To address climate change, the U.S. is making a historic investment in farmers, ranchers and rural communities, helping them cut emissions, prepare for climate impacts that are already here, and create good jobs along the way.
The Inflation Reduction Act will direct about $20 billion toward agricultural conservation programs and nearly $14 billion toward clean energy for rural America.
To stabilize the climate and maintain a safe, vibrant planet, we need to transition to climate-smart agriculture and clean energy. The new legislation will expedite efforts already underway — and jumpstart new ones.
Here are the Inflation Reduction Act’s most impactful climate investments in rural America.
1. Opening the door for more farmers to use conservation programs
U.S. Department of Agriculture conservation programs are underfunded and oversubscribed. On average, three farmers want to participate for every slot available.
With the additional funding from the Inflation Reduction Act, the USDA can hold the door open wider, enabling more farmers to participate in conservation programs.
These are farmers who already value conservation but need financial assistance or technical assistance to make the transition. The increased funding should get climate-smart practices on the ground quickly.

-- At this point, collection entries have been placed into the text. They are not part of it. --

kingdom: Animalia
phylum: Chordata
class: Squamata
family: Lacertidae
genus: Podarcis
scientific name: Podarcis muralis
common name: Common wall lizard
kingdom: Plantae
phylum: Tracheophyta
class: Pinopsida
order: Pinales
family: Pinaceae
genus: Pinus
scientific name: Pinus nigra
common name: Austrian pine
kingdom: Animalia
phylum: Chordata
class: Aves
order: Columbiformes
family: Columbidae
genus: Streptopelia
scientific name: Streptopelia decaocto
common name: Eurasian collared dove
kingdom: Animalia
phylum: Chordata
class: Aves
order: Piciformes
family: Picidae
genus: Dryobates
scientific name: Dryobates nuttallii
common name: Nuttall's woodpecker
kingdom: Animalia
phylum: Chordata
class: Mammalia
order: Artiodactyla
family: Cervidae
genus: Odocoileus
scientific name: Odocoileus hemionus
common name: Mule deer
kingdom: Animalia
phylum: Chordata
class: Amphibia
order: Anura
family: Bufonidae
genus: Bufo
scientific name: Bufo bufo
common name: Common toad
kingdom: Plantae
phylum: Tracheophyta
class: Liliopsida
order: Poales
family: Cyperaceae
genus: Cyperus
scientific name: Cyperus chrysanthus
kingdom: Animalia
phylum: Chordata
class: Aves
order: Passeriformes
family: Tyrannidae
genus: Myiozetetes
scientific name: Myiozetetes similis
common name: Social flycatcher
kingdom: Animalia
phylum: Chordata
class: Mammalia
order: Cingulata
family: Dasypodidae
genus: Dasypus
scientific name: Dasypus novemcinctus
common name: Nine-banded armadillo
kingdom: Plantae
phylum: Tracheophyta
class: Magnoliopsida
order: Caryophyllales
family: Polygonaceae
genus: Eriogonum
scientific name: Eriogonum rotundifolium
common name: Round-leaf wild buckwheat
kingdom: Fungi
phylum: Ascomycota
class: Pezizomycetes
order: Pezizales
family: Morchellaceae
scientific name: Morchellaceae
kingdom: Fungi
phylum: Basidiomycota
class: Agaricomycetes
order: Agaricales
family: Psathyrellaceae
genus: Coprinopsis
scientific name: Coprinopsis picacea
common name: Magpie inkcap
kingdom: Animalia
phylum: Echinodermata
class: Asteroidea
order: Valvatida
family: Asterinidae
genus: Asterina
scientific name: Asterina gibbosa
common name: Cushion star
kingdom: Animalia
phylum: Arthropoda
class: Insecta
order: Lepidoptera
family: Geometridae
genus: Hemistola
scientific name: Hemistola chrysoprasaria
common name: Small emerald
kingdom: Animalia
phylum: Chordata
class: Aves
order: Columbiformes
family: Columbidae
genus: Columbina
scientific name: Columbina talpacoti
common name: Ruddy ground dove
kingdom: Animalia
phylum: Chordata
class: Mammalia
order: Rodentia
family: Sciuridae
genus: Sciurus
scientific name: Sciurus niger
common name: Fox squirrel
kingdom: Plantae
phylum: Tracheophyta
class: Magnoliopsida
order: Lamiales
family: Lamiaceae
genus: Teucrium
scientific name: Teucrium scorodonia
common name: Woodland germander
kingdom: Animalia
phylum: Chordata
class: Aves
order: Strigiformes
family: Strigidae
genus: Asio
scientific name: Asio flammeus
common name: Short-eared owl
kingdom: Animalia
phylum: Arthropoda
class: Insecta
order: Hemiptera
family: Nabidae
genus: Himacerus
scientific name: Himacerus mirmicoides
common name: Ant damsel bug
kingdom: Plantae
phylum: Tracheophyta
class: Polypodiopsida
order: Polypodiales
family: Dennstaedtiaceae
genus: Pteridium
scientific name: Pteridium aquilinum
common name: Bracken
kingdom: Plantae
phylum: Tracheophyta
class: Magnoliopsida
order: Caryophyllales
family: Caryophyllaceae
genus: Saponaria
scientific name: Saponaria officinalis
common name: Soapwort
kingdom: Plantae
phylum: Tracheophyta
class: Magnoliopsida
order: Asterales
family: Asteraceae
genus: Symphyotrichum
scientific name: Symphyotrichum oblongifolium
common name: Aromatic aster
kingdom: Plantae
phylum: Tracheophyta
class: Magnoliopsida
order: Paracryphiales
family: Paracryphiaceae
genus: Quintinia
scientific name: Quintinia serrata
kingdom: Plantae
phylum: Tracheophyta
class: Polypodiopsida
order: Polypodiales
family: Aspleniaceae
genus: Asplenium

Just as important, addressing climate change is now a stated priority for these conservation programs, with guidance in the law to prioritize practices that reduce methane and nitrous oxide and help store carbon in soils.
These programs will continue to prioritize other vitally important conservation outcomes like clean water when reviewing farmer applications, but now, climate change will be on the list, too.
2. Creating a strong foundation for the next farm bill
The farm bill — a mammoth bill that comes up every five years and determines much about the food we eat and how it’s grown — is the largest source of funding for conservation on privately owned lands. It’s a powerful vehicle for cutting emissions and building resilience to the impacts of climate change nationwide.
The Inflation Reduction Act extends funding for conservation programs authorized by the 2018 farm bill and makes additional investments in conservation.
That means funding for critical conservation work is ensured, as long as Congress avoids rolling back these historic investments. Instead of focusing on preserving the amount of conservation funding available, energy can be directed toward creative ideas to advance climate-smart farming.
The Inflation Reduction Act’s conservation funding provides enormous potential for agricultural producers and environmentalists to work together on incentive-based solutions that are durable and equitable.
3. Measuring progress to improve future investments in combating climate change
The Inflation Reduction Act includes $300 million for the USDA’s Office of Energy and Environmental Policy to set up a program to measure the climate impact of conservation programs managed by the Natural Resources Conservation Service.
These funds can be used for aggregating and analyzing existing data or conducting new research to improve measurement, reporting and verification on farms and within regions.
This is the decisive decade for working toward a better climate future. Having dedicated funds for measuring progress is incredibly important for farmers, ranchers, taxpayers and the climate. Good science and data will ensure that every dollar spent through public or private efforts has the maximum impact.
4. Investing in rural clean energy to grow jobs and cut pollution
One of the most impactful portions of the Inflation Reduction Act — for both rural economies and climate change — is a $14 billion investment in helping farms and rural electric co-ops transition to clean energy.
This will create an estimated 90,000 good jobs in rural communities, which have seen thousands of jobs migrate to cities in recent decades. This won’t reverse the trend on its own, but it will jumpstart economic revitalization and opportunity. It’s also one of the largest emissions reductions opportunities in the law and will make rural electric grids more reliable and resilient.
The Inflation Reduction Act’s investments in rural America show that the U.S. is serious about reducing climate risks and expanding opportunities to be part of the climate solution. Over the coming decades, we will all benefit from lower pollution and more resilient economies and food supplies.